Что-то ушло вместе с ней.
И что-то вернулось вместе с Элли.
Душный, пустой американский Портленд, куда он перевелся после того, как понял, что ему не выдержать жизни в опустевших охотничьих угодьях, очень скоро обрел ее лицо. Но когда он впервые увидел свою Элли (а тогда еще – Холидей), Марк еще не знал, что предназначен ей, что обречен и отныне никогда не станет свободным до конца. Когда она впервые столкнулась с ним взглядом, она ничего не поняла.
Он уже не считал себя человеком, обязанным держаться их правил, и уже очень давно. Сам того не осознавая, Марк сделался точной копией собственного отца, высокомерным и жадным чудовищем, которому нужно приносить жертвы и, за неимением иных почитателей, он сам добыл свое подношение. Торжественный ритуал на смятых простынях второсортной гостиницы – сотни людей совокуплялись среди этих стен и на этой постели, но никогда еще это не было так похоже на убийство, на уничтожение воли и свободы. Все словно в отместку за то, что она делала с ним, пока была в недосягаемости, за каждую минуту бессильной ярости, за каждый недоуменный и будто бы игривый взгляд. За ее одуряющий запах, едва пробивающийся через удушливую искусственную вонь туалетной воды.
Он не собирался оставлять ее в живых, после того, как закончит. Он не боялся ничего и никого и был уверен, что сумеет прибрать концы и спустить пропажу стажера на тормозах, но что-то в ту ночь случилось и с ним самим. И ни черта он не смог. И распутывал затянутые узлы веревки, и растирал ее посиневшие запястья, и впервые просил прощения, и это было странно и… упоительно.
Марк был внимательным существом. Хороший охотник, или хороший инквизитор, он умел читать людей, их страхи и желания. И еще он каким-то глубинным чутьем знал, как приручить Элли… она не была похожа на Ханну, вспоминать о той, мертвой, было совсем невыносимо. Сам того не замечая, он все же повторял свой путь с упорством хищника, идущего по следу. Петля замкнулась, когда он отвез ее в Рим, и душила до хрипа, пока он с рвением паломника обходил все те места, которые раньше были предназначены для воспоминаний только о Ханне. Он так исцелялся, от одного безумия – другим.
Он рисовал их вместе – карандашные эскизы, на которых она смотрела на него, а он настороженно глядел перед собой ледяными глазами леопарда. И ее руки на пятнистой шкуре. И ее нагота, как знак предельной уязвимости.
С самого первого дня это был путь по наклонной. Марк не умел и не умеет любить, как это делают они. Где-то он и сам осознает, что он – отщепенец, урод, и это уродство ему невыносимо, и постыдно, и тяжело, но никуда он от него не денется. Его любовь – это когда она не рядом, а когда принадлежит, безраздельно и безмерно. Когда не смеет поднять глаз. Когда никто, никто не осмелится посягнуть на его драгоценность, его добычу. И совсем уж невыносимо, когда она сама себя похитила.

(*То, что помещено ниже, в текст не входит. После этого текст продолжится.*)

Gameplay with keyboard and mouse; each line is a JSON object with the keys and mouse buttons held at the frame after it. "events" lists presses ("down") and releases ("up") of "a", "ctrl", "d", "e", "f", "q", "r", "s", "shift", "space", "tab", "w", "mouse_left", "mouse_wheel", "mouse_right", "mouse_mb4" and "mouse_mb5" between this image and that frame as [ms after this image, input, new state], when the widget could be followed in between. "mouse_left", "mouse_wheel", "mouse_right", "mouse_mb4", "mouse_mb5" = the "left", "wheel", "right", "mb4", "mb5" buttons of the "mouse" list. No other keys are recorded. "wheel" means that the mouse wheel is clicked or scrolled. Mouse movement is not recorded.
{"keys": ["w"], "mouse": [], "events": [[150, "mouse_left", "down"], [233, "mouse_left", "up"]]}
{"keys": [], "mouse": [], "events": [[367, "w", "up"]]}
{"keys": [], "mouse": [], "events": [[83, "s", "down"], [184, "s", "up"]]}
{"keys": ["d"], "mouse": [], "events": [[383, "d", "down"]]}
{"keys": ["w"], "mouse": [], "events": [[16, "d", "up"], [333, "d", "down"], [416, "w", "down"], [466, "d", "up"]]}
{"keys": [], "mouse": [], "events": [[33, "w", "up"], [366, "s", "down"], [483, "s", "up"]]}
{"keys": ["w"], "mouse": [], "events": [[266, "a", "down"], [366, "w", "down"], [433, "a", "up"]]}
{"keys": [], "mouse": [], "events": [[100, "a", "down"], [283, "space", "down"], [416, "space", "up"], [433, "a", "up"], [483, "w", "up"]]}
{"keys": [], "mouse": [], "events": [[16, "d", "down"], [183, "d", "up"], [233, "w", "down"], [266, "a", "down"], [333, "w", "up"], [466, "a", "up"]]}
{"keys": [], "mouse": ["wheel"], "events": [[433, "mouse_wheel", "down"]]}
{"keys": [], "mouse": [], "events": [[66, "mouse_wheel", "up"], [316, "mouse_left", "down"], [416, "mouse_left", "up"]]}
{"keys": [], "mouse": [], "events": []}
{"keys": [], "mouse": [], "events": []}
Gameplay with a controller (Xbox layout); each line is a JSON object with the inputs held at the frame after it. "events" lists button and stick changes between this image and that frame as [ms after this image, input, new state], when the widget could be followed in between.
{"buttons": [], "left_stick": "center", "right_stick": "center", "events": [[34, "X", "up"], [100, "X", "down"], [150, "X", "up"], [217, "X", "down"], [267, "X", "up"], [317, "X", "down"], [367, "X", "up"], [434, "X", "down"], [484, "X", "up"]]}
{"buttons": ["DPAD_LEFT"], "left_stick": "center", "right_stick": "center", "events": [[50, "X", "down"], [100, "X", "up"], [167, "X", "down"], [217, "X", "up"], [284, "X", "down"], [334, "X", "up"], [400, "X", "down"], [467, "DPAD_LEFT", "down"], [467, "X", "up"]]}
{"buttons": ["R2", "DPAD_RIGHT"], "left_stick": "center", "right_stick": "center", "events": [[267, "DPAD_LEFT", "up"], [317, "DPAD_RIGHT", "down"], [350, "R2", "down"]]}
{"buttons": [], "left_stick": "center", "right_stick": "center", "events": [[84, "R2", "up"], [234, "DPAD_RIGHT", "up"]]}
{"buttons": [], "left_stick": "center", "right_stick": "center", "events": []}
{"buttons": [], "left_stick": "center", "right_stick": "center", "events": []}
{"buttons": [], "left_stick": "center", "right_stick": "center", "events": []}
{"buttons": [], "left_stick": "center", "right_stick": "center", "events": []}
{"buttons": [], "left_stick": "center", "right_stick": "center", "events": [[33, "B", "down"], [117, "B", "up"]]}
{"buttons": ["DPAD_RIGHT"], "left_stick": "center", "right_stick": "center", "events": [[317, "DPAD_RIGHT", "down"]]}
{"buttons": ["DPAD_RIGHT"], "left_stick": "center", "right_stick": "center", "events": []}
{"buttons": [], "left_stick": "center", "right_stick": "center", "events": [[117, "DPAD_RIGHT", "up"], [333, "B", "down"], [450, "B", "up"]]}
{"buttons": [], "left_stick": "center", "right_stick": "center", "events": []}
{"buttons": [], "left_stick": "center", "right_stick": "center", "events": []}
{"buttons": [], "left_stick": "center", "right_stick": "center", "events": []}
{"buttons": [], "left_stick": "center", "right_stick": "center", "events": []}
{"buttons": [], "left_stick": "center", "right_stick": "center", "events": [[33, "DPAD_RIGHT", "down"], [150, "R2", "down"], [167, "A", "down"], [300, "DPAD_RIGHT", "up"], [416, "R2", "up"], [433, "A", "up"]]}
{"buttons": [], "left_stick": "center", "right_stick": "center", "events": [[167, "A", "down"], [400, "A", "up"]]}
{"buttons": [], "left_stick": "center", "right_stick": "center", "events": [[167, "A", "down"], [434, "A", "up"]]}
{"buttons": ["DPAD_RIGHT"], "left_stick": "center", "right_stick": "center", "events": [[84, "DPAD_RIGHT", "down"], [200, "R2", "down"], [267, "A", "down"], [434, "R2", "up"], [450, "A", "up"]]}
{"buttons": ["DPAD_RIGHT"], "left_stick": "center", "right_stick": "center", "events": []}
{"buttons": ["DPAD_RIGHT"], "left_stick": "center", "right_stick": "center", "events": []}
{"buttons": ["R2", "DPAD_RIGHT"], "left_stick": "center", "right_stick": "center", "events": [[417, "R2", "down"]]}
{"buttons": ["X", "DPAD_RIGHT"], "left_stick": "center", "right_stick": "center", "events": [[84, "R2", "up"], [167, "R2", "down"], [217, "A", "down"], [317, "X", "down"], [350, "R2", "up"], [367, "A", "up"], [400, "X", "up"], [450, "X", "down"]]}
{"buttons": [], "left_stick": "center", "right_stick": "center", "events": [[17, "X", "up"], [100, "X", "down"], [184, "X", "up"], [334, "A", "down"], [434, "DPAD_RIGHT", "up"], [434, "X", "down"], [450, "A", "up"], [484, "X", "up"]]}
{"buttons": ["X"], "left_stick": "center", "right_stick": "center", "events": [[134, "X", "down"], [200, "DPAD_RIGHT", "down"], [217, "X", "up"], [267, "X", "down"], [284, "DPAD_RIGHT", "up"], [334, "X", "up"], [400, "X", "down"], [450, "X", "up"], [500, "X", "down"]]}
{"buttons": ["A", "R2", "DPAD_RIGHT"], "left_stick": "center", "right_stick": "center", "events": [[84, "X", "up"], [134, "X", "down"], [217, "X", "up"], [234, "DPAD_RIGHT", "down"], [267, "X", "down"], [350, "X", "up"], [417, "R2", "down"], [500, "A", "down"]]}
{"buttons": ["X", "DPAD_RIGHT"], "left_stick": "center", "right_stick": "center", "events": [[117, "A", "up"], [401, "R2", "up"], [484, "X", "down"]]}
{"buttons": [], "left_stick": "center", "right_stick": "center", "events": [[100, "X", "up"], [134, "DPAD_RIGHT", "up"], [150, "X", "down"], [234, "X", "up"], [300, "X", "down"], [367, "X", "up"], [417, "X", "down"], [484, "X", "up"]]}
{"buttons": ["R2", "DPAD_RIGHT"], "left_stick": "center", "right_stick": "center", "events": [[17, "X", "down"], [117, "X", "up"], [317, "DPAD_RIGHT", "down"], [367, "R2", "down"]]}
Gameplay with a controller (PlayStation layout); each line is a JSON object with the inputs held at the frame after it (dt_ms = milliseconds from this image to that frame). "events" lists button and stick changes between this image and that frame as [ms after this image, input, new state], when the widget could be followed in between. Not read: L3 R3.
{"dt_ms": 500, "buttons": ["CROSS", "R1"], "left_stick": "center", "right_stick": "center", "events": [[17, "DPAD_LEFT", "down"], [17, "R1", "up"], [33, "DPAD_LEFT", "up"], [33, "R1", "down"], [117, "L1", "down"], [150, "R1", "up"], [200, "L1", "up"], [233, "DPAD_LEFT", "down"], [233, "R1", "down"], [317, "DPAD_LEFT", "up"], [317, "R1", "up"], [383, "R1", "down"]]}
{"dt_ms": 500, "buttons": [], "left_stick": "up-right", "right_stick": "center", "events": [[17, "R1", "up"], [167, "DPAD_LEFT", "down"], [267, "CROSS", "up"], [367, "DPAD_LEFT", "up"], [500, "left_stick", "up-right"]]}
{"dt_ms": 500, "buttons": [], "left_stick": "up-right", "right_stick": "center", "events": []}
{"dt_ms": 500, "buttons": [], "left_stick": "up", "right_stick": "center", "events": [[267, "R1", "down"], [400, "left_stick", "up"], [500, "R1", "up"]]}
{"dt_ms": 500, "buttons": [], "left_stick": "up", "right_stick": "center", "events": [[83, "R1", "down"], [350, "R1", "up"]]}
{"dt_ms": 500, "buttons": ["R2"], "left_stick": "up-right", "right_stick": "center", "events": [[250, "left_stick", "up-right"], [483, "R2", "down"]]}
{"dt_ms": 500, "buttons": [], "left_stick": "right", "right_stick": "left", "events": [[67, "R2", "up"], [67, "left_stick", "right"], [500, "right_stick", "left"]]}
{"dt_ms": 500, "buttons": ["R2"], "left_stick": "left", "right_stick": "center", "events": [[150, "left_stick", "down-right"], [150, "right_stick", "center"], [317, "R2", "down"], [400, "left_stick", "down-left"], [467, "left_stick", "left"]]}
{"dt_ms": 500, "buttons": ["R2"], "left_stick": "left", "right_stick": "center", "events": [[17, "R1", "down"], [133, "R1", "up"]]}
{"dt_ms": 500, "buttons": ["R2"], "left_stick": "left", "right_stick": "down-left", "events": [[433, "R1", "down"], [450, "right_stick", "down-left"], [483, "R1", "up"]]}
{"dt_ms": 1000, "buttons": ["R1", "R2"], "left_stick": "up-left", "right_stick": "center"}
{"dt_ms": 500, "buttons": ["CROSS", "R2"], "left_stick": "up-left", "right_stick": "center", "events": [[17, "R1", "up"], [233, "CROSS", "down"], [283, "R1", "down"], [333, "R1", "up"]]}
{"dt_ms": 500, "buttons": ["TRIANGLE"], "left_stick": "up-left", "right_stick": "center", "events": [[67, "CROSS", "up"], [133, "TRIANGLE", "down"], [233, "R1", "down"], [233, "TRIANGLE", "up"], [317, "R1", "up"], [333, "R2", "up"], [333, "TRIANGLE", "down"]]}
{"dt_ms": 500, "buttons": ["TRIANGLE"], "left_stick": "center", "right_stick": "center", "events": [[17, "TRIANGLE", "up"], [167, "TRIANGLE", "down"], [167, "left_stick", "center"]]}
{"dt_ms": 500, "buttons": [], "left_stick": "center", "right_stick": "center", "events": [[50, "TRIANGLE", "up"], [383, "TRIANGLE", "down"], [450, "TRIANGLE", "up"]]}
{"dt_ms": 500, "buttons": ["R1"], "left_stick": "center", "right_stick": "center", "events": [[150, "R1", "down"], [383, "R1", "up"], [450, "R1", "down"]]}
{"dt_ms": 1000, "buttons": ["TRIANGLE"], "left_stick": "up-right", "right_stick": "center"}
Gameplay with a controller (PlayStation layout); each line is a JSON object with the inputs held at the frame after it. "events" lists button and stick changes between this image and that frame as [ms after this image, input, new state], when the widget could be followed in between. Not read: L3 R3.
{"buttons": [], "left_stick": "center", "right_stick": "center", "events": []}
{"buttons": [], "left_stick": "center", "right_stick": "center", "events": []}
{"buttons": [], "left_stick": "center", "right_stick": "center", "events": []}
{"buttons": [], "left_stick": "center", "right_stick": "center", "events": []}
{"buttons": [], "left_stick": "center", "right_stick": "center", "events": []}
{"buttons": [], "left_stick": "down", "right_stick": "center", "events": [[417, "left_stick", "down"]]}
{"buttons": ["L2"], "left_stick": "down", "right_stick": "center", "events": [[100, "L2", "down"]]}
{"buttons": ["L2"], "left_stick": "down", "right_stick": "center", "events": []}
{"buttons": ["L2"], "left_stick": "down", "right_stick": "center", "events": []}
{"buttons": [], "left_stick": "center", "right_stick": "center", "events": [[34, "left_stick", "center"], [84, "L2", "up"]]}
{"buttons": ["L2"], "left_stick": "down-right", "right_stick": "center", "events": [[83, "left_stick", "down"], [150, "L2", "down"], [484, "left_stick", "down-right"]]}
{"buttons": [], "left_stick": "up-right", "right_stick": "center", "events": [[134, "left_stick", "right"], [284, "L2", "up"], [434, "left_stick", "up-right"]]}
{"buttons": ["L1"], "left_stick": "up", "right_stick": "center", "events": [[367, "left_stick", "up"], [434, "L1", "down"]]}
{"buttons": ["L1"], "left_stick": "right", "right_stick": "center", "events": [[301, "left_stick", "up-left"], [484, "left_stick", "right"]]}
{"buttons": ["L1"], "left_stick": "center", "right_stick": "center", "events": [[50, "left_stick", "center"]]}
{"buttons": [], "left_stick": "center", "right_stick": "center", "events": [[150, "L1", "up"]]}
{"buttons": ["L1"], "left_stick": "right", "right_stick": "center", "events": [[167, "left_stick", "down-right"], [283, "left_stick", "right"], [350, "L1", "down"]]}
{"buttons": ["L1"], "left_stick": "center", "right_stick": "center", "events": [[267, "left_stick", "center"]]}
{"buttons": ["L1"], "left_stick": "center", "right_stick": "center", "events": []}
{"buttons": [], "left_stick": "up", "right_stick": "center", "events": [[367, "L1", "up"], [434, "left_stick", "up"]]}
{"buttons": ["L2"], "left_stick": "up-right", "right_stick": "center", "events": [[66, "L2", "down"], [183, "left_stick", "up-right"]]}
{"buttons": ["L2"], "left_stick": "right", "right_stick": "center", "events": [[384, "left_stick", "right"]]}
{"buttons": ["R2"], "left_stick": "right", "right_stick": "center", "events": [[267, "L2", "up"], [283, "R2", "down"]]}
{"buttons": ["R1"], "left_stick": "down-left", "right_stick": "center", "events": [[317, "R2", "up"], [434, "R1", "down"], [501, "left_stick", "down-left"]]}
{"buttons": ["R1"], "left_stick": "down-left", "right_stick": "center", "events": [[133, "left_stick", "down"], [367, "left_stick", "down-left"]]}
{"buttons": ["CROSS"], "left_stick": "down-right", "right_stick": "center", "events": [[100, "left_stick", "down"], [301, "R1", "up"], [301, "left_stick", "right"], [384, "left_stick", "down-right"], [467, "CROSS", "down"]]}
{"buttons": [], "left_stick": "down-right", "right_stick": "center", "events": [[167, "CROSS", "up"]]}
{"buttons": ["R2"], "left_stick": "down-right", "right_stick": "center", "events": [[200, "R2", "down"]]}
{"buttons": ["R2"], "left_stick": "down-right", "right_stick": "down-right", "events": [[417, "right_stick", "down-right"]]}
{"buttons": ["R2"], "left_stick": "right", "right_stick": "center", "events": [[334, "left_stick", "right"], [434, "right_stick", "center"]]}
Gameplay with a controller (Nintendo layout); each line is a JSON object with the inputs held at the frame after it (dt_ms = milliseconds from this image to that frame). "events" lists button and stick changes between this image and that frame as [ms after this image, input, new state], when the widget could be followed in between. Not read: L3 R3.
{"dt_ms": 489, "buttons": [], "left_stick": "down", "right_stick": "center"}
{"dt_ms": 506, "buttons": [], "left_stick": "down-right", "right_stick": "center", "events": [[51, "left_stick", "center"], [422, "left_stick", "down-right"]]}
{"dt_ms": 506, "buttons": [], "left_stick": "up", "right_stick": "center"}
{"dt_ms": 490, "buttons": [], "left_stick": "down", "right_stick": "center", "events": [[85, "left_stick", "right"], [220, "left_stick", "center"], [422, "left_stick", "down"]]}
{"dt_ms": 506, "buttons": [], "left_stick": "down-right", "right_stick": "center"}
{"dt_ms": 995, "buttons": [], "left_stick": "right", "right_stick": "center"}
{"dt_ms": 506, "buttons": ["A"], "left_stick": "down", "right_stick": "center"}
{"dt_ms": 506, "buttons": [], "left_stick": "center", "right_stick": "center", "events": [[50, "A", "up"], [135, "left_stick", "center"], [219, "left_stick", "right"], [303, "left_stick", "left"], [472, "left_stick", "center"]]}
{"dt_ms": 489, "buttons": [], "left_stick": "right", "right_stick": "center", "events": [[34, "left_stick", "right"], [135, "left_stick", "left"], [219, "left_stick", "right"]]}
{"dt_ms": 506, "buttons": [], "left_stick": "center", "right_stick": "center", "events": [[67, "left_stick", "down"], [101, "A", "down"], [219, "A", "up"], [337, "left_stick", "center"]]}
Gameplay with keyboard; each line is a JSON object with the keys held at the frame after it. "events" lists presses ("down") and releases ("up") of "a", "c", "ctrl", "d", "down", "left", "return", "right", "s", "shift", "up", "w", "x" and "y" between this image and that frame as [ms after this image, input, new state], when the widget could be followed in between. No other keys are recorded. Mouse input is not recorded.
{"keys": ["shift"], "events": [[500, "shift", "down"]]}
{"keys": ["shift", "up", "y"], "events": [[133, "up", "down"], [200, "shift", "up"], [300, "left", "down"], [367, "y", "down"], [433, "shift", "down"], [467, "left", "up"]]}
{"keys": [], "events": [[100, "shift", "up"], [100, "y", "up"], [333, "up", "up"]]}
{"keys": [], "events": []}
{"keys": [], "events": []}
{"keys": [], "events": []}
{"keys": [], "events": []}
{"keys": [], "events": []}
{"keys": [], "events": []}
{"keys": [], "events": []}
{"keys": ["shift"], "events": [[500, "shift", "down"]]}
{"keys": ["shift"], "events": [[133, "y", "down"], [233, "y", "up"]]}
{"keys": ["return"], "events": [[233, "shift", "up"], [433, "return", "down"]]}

Безумие. Ярость, не находящая выхода. Исступленный вой крупного тяжелого зверя, запрокидывающего плоскую морду. В ту стылую зиму, когда весь мир был занят празднованием миллениума, он потерял ее и нашел. В ту пору Элли еще не умела прятаться и не знала, как глубока пропасть. В ту пору она считала, что билета на автобус будет достаточно, а квартирка старой подруги – хорошее убежище. Марк выследил их обеих по всем правилам хорошей охоты и отпраздновал свое звериное Рождество Джессикой Хувер, а рыдающий, скулящий приз увез домой. В свой уютный дом, где на стенах висели слепые африканские маски и туземные копья – то ли сувениры, то ли трофеи, которые он привозил из тропиков. В свое тихое логово, где человек будет заперт в подвале, а зверь будет глядеть на него через узкое окно, щурясь от наслаждения обладать.
Через месяц он выпустил ее, присмиревшую и испуганную. Однажды просто принес косметику, с аккуратностью набившего руку живописца нанес макияж, собрал сзади немытые волосы и застегнул на шее новое колье с единственным кроваво-красным рубином.
Какое платье тебе принести? Я приготовил ужин.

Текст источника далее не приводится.